Na fatura, além da componente de energia, pagamos as Tarifas de Acesso às Redes (TAR) que correspondem ao custo da utilização das infraestruturas elétricas, como as redes de transporte e distribuição, financiando a sua operação e desenvolvimento, Estas tarifas são pagas por todos os consumidores, quer estejam no mercado regulado ou no mercado liberalizado
Em 2026, estas tarifas registam um aumento de 3,5% para os consumidores em Baixa Tensão Normal (BTN), que engloba a maioria dos consumidores domésticos. Este acréscimo ajuda a explicar porque muitas famílias sentem subidas na fatura da eletricidade, mesmo quando o preço da energia por kWh aparenta estar mais estável.
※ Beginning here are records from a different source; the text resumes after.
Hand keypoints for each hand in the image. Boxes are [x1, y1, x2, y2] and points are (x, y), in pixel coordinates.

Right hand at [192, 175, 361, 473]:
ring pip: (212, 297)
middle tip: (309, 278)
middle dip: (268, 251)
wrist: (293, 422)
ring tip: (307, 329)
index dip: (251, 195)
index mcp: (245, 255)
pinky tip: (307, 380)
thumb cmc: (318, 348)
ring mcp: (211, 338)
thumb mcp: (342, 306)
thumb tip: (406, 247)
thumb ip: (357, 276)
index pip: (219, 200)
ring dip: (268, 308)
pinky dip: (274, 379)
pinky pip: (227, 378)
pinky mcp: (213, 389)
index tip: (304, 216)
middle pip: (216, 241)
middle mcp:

Apesar de a atenção dos consumidores se centrar, muitas vezes, no preço da energia, as TAR têm um peso significativo no valor final da fatura e são pagas por todos, independentemente do comercializador escolhido. Para os consumidores domésticos, este aumento representa um impacto relevante nos encargos mensais com eletricidade.
Em 2026, as variações são:
- Baixa Tensão Normal (BTN): +3,5%
- Baixa Tensão Especial: +2,7%
- Média Tensão: +1,8%
- Alta Tensão: -0,8%
- Muito Alta Tensão: -2,9%
Perante este aumento, é importante que os consumidores estejam atentos à sua fatura e avaliem regularmente se o contrato de eletricidade que têm continua a ser o mais adequado ao seu perfil de consumo. Comparar ofertas no mercado e adotar hábitos de consumo mais eficientes pode ajudar a mitigar o impacto das subidas.
A DECO lembra que as Tarifas de Acesso às Redes são definidas de forma regulada e aplicam-se a todos os consumidores, pelo que o seu aumento acaba por refletir-se inevitavelmente no valor final pago pelas famílias.